ウィリアムズ症候群に共通する遺伝子多型が健康な成人の扁桃体反応と外向性を予測する
A Common Polymorphism in a Williams Syndrome Gene Predicts Amygdala Reactivity and Extraversion in Healthy Adults.

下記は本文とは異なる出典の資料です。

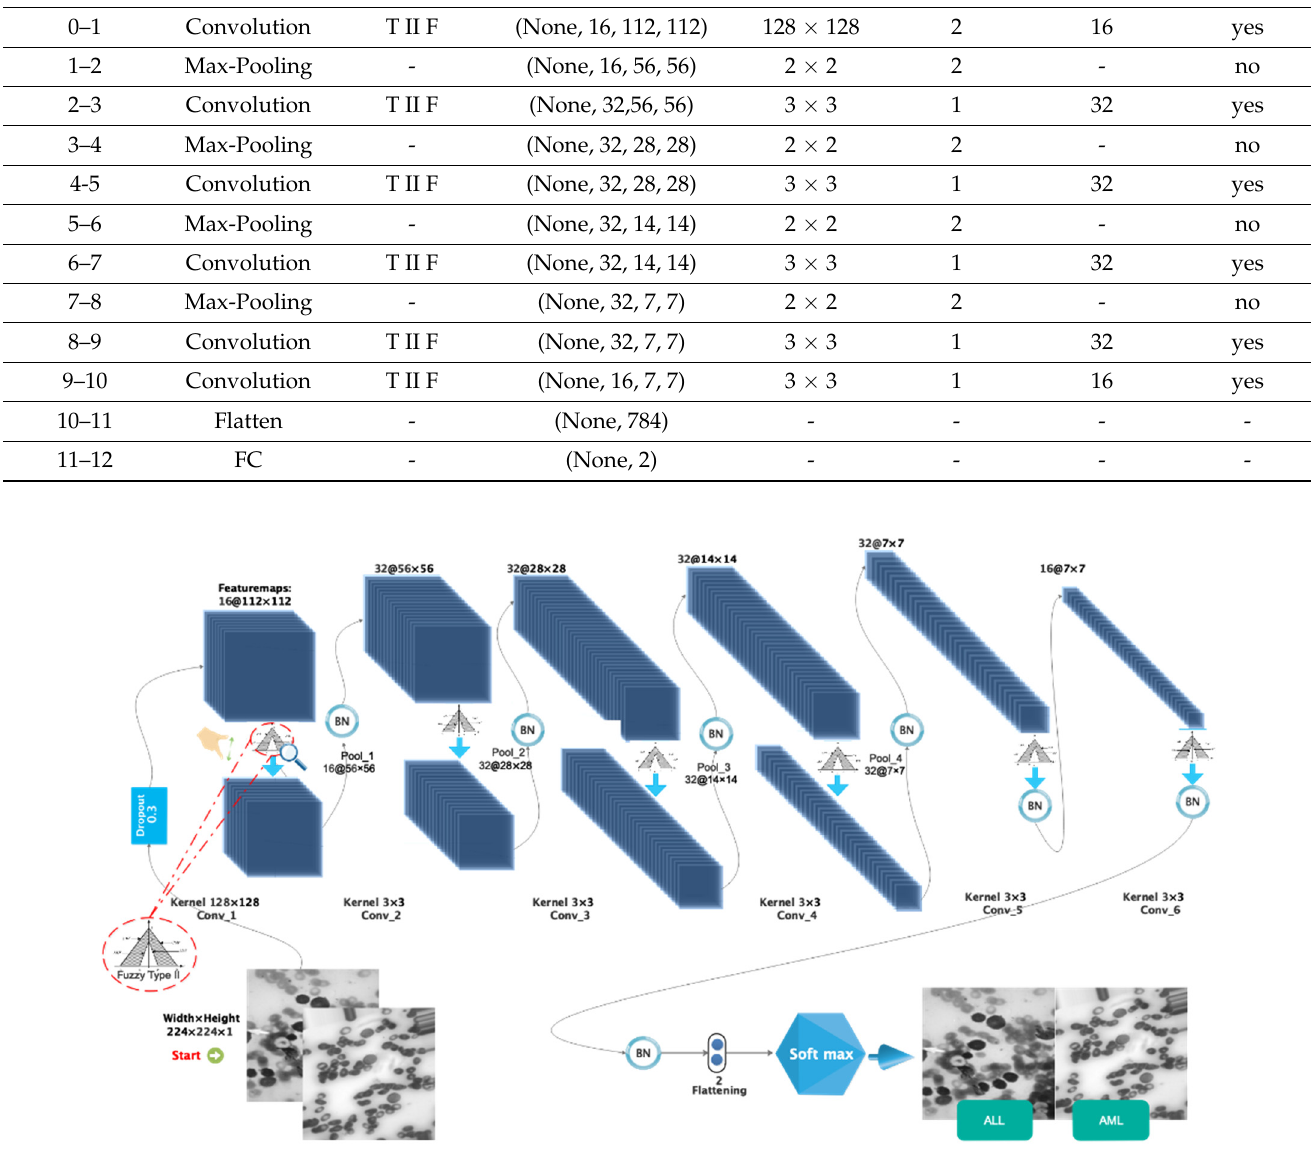
Table 1. Details of the layers in the construction of the proposed network.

Swartz JR(1), Waller R(2), Bogdan R(3), Knodt AR(4), Sabhlok A(4), Hyde LW(2), Hariri AR(4).
Author information:
(1)Laboratory of Neurogenetics, Department of Psychology and Neuroscience, Duke University, Durham, North Carolina. Electronic address: Johnna.Swartz@duke.edu.
(2)Department of Psychology, University of Michigan, Ann Arbor, Michigan.

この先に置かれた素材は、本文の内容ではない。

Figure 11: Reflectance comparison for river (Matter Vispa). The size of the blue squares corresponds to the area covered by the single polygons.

(3)Department of Psychology, Washington University in St. Louis, St. Louis, Missouri. (4)Laboratory of Neurogenetics, Department of Psychology and Neuroscience, Duke University, Durham, North Carolina.
Biol Psychiatry. 2015 Dec 15. pii: S0006-3223(15)01043-4. doi: 10.1016/j.biopsych.2015.12.007. [Epub ahead of print]
背景:
ウィリアムズ症候群は、染色体7q11.23領域の微小半接合欠失を原因とする遺伝子疾患であり、社会情動行動の遺伝子構造を特定するモデルとして取り上げられている。ウィリアムズ症候群の欠失内にあって共通的にみられるGTF2I遺伝子の多型は母集団における社会的不安を軽減することに関係している。これらの多型の影響を受けた神経表現型を特定することによって、この特定の遺伝子の関係性だけではなく、社会情動行動の変異性に関するもっと広範な神経発生的機構に関する我々の理解が進む。
手法:
現在実施中のデューク大学神経発生学研究のサブ研究として、恐怖と怒りの表情に対する脅威関連扁桃体反応を機能MRIを使って測定し、NEO-PI-R人格検査(Revised NEO Personality Inventory)を使って人格特色を評価し、イルミナ社製カスタムアレイを用いて唾液から抽出したDNAからGTF2I rs13227433の帰属を測定した。被験者は、非ラテンアメリカ系以外のコーカサス人、アフリカ系アメリカ人、アジア人を含む808人の大学生である。
結果:
事前に社会的不安が低いことと関連していると判明しているGTF2I rs13227433AA 遺伝子型は脅威関連扁桃体反応が低下することの予測因子であった。外向性の温感局面(warmth facet)に対するGTF2I遺伝子型の間接的な影響は、女性では脅威関連扁桃体反応が低下することで媒介されているが、男性にはみられない。
結論:
社会的不安が低いことと関連しているウィリアムズ症候群に共通するGTF2I遺伝子多型は、脅威関連扁桃体反応の低下の予測因子であり、女性における遺伝子型と温かさ(温感)の関連を媒介する。これらの結果はウィリアムズ症候群における低下した脅威関連扁桃体反応に関連していおり、GTF2Iの共通的多様性が社会情動的脳機能や行動の幅広い多様性に貢献しているとともに、ウィリアムズ症候群における神経発生的基礎の理解と社会的不安を理解するための暗示になっている。